§ **Exercise brief**: Among the entries that follow, find the lines containing the string "space" and copy them.

═════ Records to process

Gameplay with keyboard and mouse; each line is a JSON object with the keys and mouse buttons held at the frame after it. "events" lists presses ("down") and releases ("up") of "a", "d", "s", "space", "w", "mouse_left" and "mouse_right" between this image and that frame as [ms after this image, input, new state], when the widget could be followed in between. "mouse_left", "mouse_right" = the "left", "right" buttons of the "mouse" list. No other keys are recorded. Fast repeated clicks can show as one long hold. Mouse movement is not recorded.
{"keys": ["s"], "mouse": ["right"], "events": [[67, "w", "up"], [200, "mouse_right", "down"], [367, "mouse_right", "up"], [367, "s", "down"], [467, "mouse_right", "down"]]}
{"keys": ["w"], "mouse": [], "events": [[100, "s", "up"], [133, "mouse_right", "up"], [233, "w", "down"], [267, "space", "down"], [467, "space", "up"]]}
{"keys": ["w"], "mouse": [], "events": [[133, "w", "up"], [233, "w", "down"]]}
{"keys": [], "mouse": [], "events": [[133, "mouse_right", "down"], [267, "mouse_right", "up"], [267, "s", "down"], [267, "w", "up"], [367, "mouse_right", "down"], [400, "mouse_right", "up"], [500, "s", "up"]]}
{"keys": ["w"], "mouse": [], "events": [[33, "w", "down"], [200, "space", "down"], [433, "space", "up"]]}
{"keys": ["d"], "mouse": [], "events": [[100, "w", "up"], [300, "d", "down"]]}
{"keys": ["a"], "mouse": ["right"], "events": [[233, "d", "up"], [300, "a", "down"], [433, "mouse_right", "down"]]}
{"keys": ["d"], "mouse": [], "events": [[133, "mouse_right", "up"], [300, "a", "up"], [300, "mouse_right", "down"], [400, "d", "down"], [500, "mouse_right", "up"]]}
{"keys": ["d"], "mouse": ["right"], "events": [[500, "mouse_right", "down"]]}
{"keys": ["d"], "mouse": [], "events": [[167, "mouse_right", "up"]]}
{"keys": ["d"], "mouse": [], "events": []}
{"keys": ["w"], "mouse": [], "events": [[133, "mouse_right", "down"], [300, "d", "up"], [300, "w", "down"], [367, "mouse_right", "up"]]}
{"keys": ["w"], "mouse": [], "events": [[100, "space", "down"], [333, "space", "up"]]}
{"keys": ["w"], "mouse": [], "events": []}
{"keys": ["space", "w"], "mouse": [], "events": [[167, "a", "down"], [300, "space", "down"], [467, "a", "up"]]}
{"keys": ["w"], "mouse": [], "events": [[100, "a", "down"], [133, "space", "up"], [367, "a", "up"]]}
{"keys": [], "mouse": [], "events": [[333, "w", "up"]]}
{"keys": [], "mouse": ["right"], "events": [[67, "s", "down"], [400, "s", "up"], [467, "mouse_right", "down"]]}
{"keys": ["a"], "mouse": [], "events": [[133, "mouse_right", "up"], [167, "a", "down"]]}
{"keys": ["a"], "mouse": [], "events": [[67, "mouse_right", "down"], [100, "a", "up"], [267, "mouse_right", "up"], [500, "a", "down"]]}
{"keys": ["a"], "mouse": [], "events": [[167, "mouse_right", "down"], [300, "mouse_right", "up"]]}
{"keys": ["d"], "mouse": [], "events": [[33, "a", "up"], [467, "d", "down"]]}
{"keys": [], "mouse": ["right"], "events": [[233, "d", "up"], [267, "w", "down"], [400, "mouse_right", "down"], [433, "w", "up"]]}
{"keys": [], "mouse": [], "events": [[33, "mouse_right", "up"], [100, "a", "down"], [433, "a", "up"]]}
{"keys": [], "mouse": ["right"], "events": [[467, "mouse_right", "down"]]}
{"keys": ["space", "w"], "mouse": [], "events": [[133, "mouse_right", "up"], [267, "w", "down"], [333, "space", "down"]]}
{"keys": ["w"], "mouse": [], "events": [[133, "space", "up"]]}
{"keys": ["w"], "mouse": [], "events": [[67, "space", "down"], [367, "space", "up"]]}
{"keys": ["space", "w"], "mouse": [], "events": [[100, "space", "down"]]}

══════════

§ **Solution**:
Gameplay with keyboard and mouse; each line is a JSON object with the keys and mouse buttons held at the frame after it. "events" lists presses ("down") and releases ("up") of "a", "d", "s", "space", "w", "mouse_left" and "mouse_right" between this image and that frame as [ms after this image, input, new state], when the widget could be followed in between. "mouse_left", "mouse_right" = the "left", "right" buttons of the "mouse" list. No other keys are recorded. Fast repeated clicks can show as one long hold. Mouse movement is not recorded.
{"keys": ["w"], "mouse": [], "events": [[100, "s", "up"], [133, "mouse_right", "up"], [233, "w", "down"], [267, "space", "down"], [467, "space", "up"]]}
{"keys": ["w"], "mouse": [], "events": [[33, "w", "down"], [200, "space", "down"], [433, "space", "up"]]}
{"keys": ["w"], "mouse": [], "events": [[100, "space", "down"], [333, "space", "up"]]}
{"keys": ["space", "w"], "mouse": [], "events": [[167, "a", "down"], [300, "space", "down"], [467, "a", "up"]]}
{"keys": ["w"], "mouse": [], "events": [[100, "a", "down"], [133, "space", "up"], [367, "a", "up"]]}
{"keys": ["space", "w"], "mouse": [], "events": [[133, "mouse_right", "up"], [267, "w", "down"], [333, "space", "down"]]}
{"keys": ["w"], "mouse": [], "events": [[133, "space", "up"]]}
{"keys": ["w"], "mouse": [], "events": [[67, "space", "down"], [367, "space", "up"]]}
{"keys": ["space", "w"], "mouse": [], "events": [[100, "space", "down"]]}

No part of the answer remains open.